The Cream story began in October 1992 in what was the old Merseyside Academy in Wolstenholme Square (formerly Snobs disco and Russell’s cabaret club before that and now the Annexe of Nation). Legend has it that 442 people were present.
Crosby DJ Yousef was among them. In the Cream book, released to celebrate the club’s tenth birthday, he recalled: “The opening night was a blur because I was only 16 and I was in the coolest club around. It was good but nothing like as good as it would become.”
Numbers dipped the second week but it was a blip, soon clubbers were flocking from around the country to dance there, much to the pleasure of founders Everton-born James Barton and Chester’s Darren Hughes and in 1995 Cream joined the Liverpool Chamber of Commerce.
It hasn’t all been plain sailing for Cream though. Darren quit the company in 1998 to run nightclub Home in London (Home closed in 2001 and he now concentrates his efforts on the We Love brand in Ibiza).
Then, feeling the backlash against superclubs at the turn of the century, Cream ceased regular Saturday nights in Liverpool to focus on three parties a year and its other projects including Cream Ibiza – which is itself 18 years old – and, of course, Creamfields.

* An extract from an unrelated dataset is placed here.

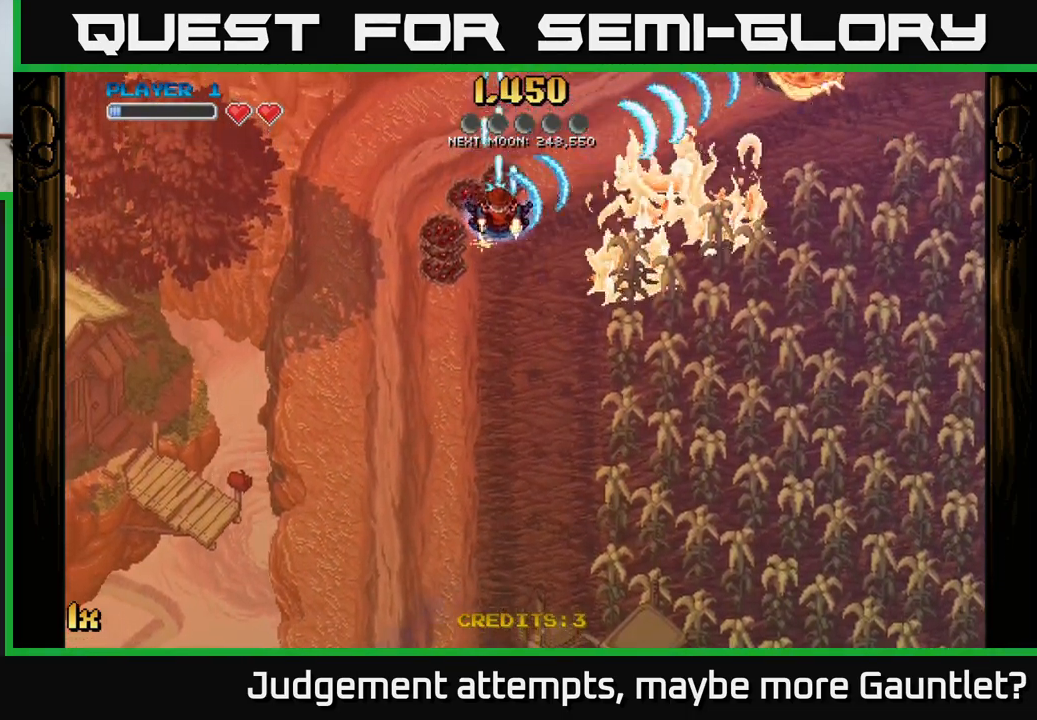
{"buttons": ["A"], "left_stick": "up", "events": [[217, "left_stick", "up"]]}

Launched in 1998 in Winchester, the electronic music festival moved to Speke a year later and is now based at Daresbury, Cheshire. An award-winning operation, it is replicated around the world from Australia to Argentina.
Cream’s ability to change with the times while not losing sight of the club’s original ethos is evidenced by the birthday celebrations.
This weekend Nation will play host to some of the hottest DJs of the 21st century, among them Swedish House Mafia star Steve Angello and Eddie Halliwell, while next week the line-up is packed with the original “superstar DJs”, the men who put Cream on the map.
In an unprecedented line-up of talent, Fatboy Slim, Paul Oakenfold, Pete Tong, Carl Cox, John Digweed and original Cream resident Paul Bleasdale are all on the bill. Both parties are sold out.
If proof were needed of Cream’s global standing, in May of this year the brand was taken over by the entertainment company Live Nation in a buyout worth almost £14m.
“I am so proud of what Cream has achieved over the last 20 years,” reflects James, 44, who following the Cream sale is now President of Electronic Dance Music for Live Nation and based over in Los Angeles (younger brother Scott has taken over as managing director of Cream in Liverpool). “When you look back you will see that this company has helped shape the landscape of popular culture.
“In 1992 when we first opened our doors the world was a very different place, Liverpool was a very different place, but together we have grown to become international brands. I am so pleased that in 2012 we are as creative, fresh and relevant as we were back in 1992 and as we move forward we are still growing internationally, but never forgetting that Liverpool is our home.”
A pioneer, a survivor, a risk taker and of course a great place to party, perhaps Cream‘s success is best summed up by former regular Ron Taylor-Walker. Now 47, the company director recalls: “For six hours on a Saturday night Cream was the best place in the world.”